◆ **SET TASKS**:
1. In one to three sentences, explain why, according to the sublease consent text, Tenant still owes fixed rent and additional rent under the Lease after the Sublease.
2. Reproduce word for word the part of the sublease consent text that opens with the words containing "P. In the event" and closes with "respect to defaults.".

◆ **SUPPLIED TEXT**:
-=-=-=-=-
N. Except as expressly provided in paragraphs 15 and 16 below, neither the Sublease nor this Consent shall release or discharge Tenant from any liability or obligation under the Lease, and Tenant shall be and remain liable and responsible for the due keeping and the full performance and observance of all of the provisions of the Lease on the part of Tenant to be kept, performed and observed, including, without limitation, the payment of all fixed rent and additional rent under the Lease (including, without limitation, all additional rent due under Articles 39, 46, 49 and 53 thereof).
O. Both Tenant and Subtenant shall be and continue to be jointly and severally liable for all bills rendered by Owner for charges incurred or imposed for services rendered and material supplied to the Sublet Space by Owner whether requested by Tenant and/or Subtenant. Tenant and Subtenant shall be and continue to be liable for all bills rendered by Owner for charges incurred by or imposed upon Subtenant for services rendered and materials supplied to the Sublet Space.
P. In the event of any default by Tenant or Subtenant in the full performance and observance of any of their respective obligations under this Consent (by act or omission) or in the event any representation of Tenant or Subtenant contained herein should prove to be untrue, such event may, at Owner's option, be deemed a default by Tenant under the Lease and Owner shall have all of the rights, powers and remedies provided for in the Lease or at law or in equity or by statute or otherwise with respect to defaults.
-=-=-=-=-
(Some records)
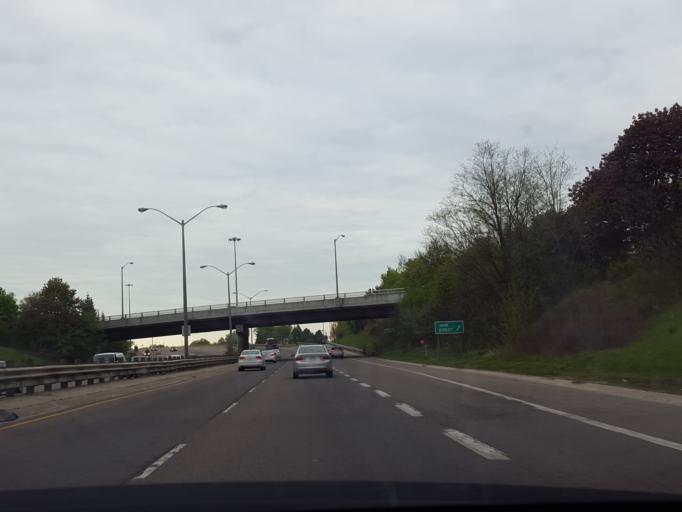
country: CA
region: Ontario
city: Toronto
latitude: 43.7092
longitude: -79.5000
-=-=-=-=-
◆ **EXPECTED RESPONSES**:
1. Neither the Sublease nor the Consent releases or discharges Tenant from any liability or obligation under the Lease, except as expressly provided in paragraphs 15 and 16. Tenant therefore remains liable for the full performance of all Lease provisions on its part, including payment of all fixed rent and additional rent.

2.
P. In the event of any default by Tenant or Subtenant in the full performance and observance of any of their respective obligations under this Consent (by act or omission) or in the event any representation of Tenant or Subtenant contained herein should prove to be untrue, such event may, at Owner's option, be deemed a default by Tenant under the Lease and Owner shall have all of the rights, powers and remedies provided for in the Lease or at law or in equity or by statute or otherwise with respect to defaults.